– Прекрати это! – Виктор упал на колени, вцепившись в волосы.
Лира опустилась рядом, ее холодные пальцы коснулись его виска, даря секундное облегчение.
– Ты думал, я хочу тебя наказать? Я хочу, чтобы ты увидел… что в тебе еще осталось.
Ее прикосновение, мгновение назад дарящее покой, обожгло. В памяти всплыло то, что он старательно хоронил:
Старуха улыбается, протягивая свой последний кусок хлеба. Ее рука дрожит. Он берет еду, и на миг их пальцы соприкасаются. В этом прикосновении – вся ее жизнь: любовь к умершему сыну на которого так похож этот бродяжка, страх одиночества, надежда, что этот оборванец, выживет…
– Почему ты показываешь мне это? – прошептал он, чувствуя, как по холодной щеке катится горячая слеза. Впервые за многие годы.
– Потому что я тоже когда-то была как ты.
Зеркало дрогнуло, и Виктор увидел:
Лира, век назад. Человек с лицом, искаженным ненавистью, заносит над ней топор палача. Она, юная воровка, вскрикивает и в страхе зажмуривает глаза. За мгновение в голове девушки проноситься сотня мыслей о несправедливости этого мира и жестокости людей.
Вдруг тени смыкаются вокруг нее, предлагая сделку. Через мгновение ее левый глаз становится изумрудным, правый – черной бездной. А палач лежит на помосте, сжимая остывающими пальцами свой топор, его душа – крошечный огонек в ее ладони.
– Я стала Хранителем Душ, чтобы нести свое бремя и исполнять долг, слишком сложный для других, – голос Лиры дрогнул. – Но чем больше я забирала, тем меньше от меня оставалось. Я больше так не могу. Я должна вернуть их свету. И для этого мне нужен ты. Тот, кто поймет меня. Такой же бездушный и пустой, как я. Может тогда хоть что-то обретет смысл…

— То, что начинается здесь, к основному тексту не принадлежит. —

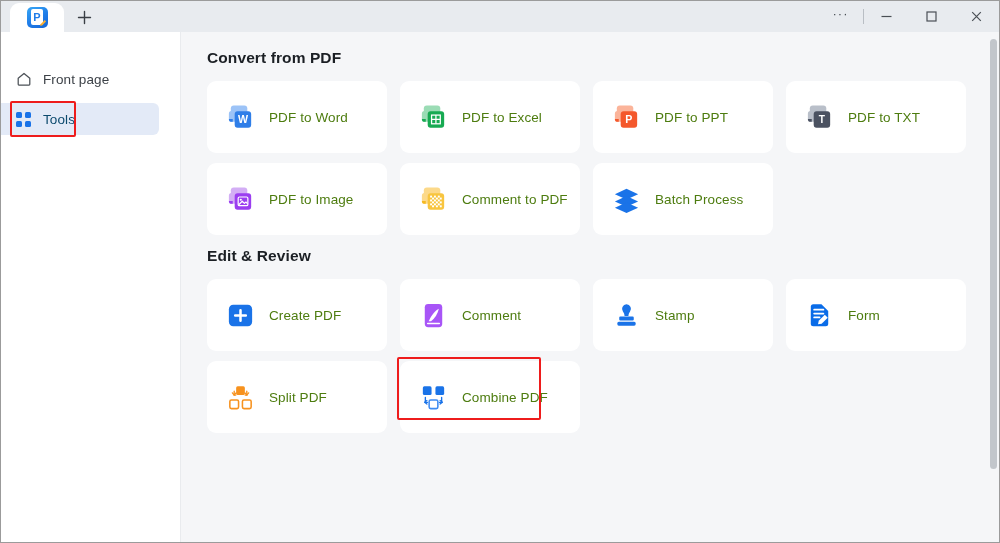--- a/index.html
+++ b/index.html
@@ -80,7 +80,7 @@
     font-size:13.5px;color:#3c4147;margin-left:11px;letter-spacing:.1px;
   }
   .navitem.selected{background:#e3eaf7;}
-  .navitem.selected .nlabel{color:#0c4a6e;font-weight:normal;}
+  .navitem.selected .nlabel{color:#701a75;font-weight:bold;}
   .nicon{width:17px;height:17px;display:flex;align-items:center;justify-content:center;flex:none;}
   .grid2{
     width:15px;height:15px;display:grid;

Виктор не знал, почему он согласился. Он просто… доверился и поверил ей? Впервые в жизни он поверил другому человеку.
Они начали с малого. Возвращали души по одной:
Девочка, умершая от голода в темноте грязной подворотни. Никому не нужная и всеми забытая. Виктор, дрожа, прижимал сосуд к груди, пока Лира читала заклинание. Душа вырвалась, коснулась его лица, и он увидел: девочка танцует под дождем, смеется, целует мать в щеку…
– Почему это больно? – он скрипел гнилыми зубами до отколотой эмали, чувствуя, как что-то рвется внутри.
– Потому что ты отдаешь часть себя, – ответила Лира, ее черный глаз стал еще чернее и эта тьма, казалось, поглощала любой свет.
Однажды ночью, возвращая душу старика-художника, Виктор не выдержал.
Художник, оказывается, видел его в тумане много лет назад и написал портрет – не жестокого преступника и бандита, а человека с глазами, полными тоски.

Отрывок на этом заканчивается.